Peninsula city managers express frustration with lagging COVID-19 vaccine rollout in joint letter


RN Connie Garcia extracts a dose of the Moderna Covid-19 vaccine which will be administered to a Texas Tech University Health Science Center student at Texas Tech University Health Science Center’s Academic Building Monday, Jan. 4, 2021, in Odessa, Texas. (Jacob Ford/Odessa American via AP)

WILLIAMSBURG, Va. (WAVY) — Peninsula city managers are sharing their frustration over the lack of COVID-19 vaccine availability in the region.

In a joint letter issued Monday afternoon, city managers on the Peninsula say they are trying their best to be as patient as they can while the Virginia Department of Health decides the next steps for vaccine rollout in the area.

The joint letter was signed by Williamsburg City Manager Andrew Trivette, James City County Administrator Scott Stevens, York County Administrator Neil Morgan, Newport News City Manager Cindy Rohlf, Hampton City Manager Mary Bunting, and Poquoson City Manager Randy Wheeler.

The city managers say they have submitted plans to have three vaccination clinic sites on the Peninsula and they are hoping the plans will be approved by VDH this week.

“We agree that being patient while waiting for a vaccine to be available for everyone is challenging when little information is available regarding when or how you will get access,” officials said in the letter.

Residents eager to learn more about what city officials plan for the COVID-19 vaccine will have to wait as they themselves are reaching out to VDH for answers.

“We cannot provide details of our planning because they may change based on VDH review.

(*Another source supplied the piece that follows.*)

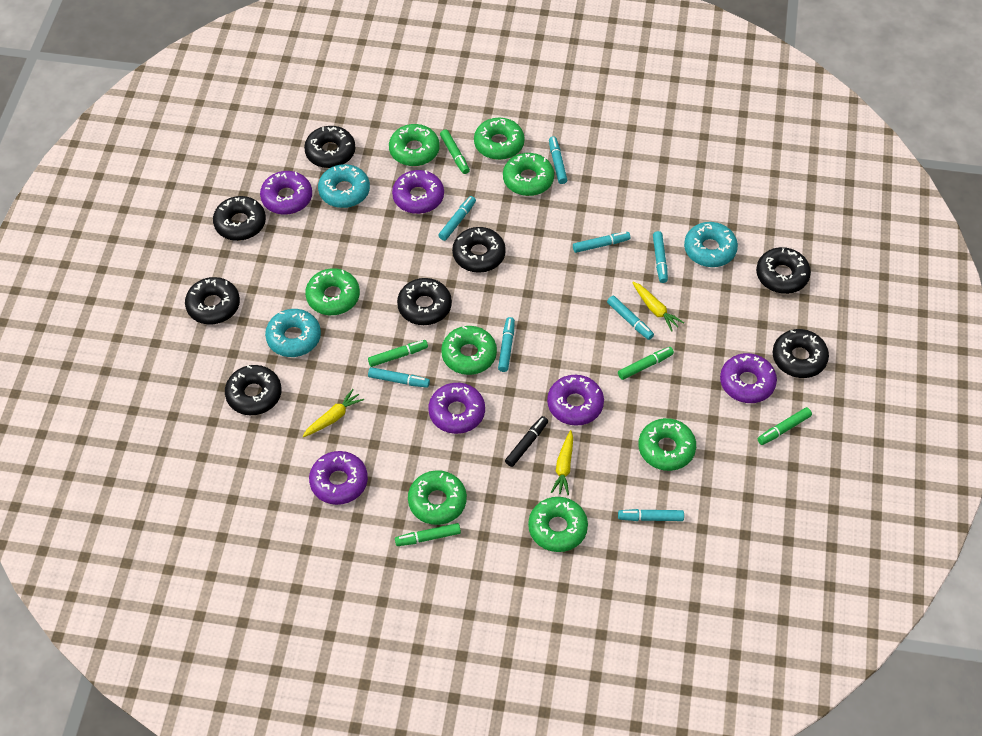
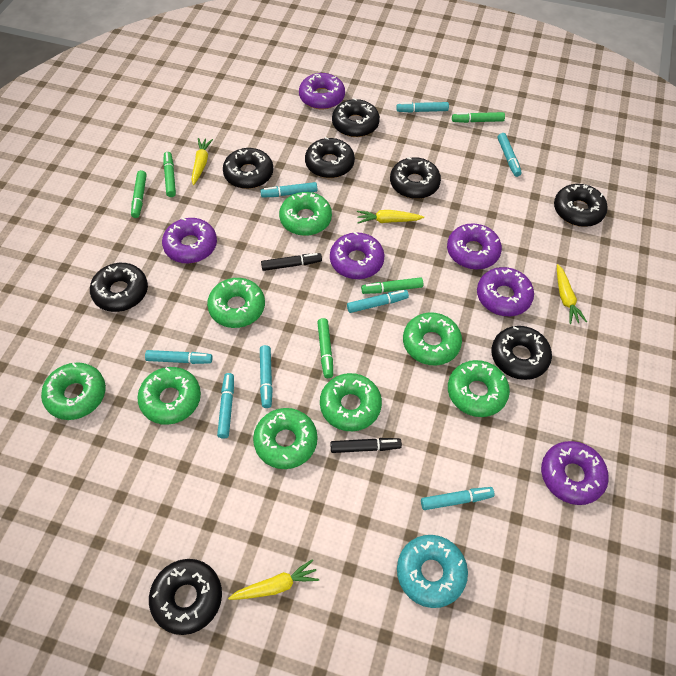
black marker: 1 -> 2
turquoise donut: 3 -> 1
yellow carrot: 3 -> 4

We do not want to add to the confusion by changing announced plans more than is necessary.”

According to VDH data over the weekend, the majority of Hampton Roads residents who have been fully vaccinated are still in the double digits.

Fully vaccinated (Sunday’s numbers)

  • Accomack: 66
  • Chesapeake: 130
  • Franklin: 5
  • Gloucester: 145
  • Hampton: 156
  • Isle of Wight: 40
  • James City County: 220 
  • Mathews: 45
  • Newport News: 414 
  • Norfolk: 143
  • Northampton: 35 
  • Poquoson: 45
  • Portsmouth: 25
  • Southampton: 3
  • Suffolk: 56
  • Virginia Beach: 212 
  • Williamsburg: 0
  • York: 203

Vaccine data had yet to be updated at the time of publishing, but Virginia is now up just over 15,000 per day on average. Virginia has a short-term goal of 25,000 people (50,000 long-term) on average as it looks to get more people in phase 1b vaccinated, but Virginia Department of Health officials say there still isn’t enough supply to roll out vaccines on scale at this time. Virginia’s only getting about 100,000 doses per week. That means it’s now not expecting to begin mass vaccinations until March.

In a call over the weekend, officials said there have been more doses administered than are being reported on VDH’s website. That’s due to data entry lag, which VDH is hoping to improve with the recent addition of new staff. About 226,000 of the distributed doses have also gone to Walgreens and CVS, who are in charge of administering the doses to long-term care facilities, which are still in the process of vaccinations.

“Those doses are out of our control,” said Dr. Danny Avula, Virginia’s head of vaccine rollout. Virginia gets those doses but then hands them over to CVS and Walgreens.

When the time comes for large-scale rollout, Virginia will make announcements, officials say. Those that currently meet the requirements for phase 1b should contact their health department or physician in the meantime to check availability.

If you are not computer savvy or don’t have access, you can call your health department directly by finding the correct number on this directory.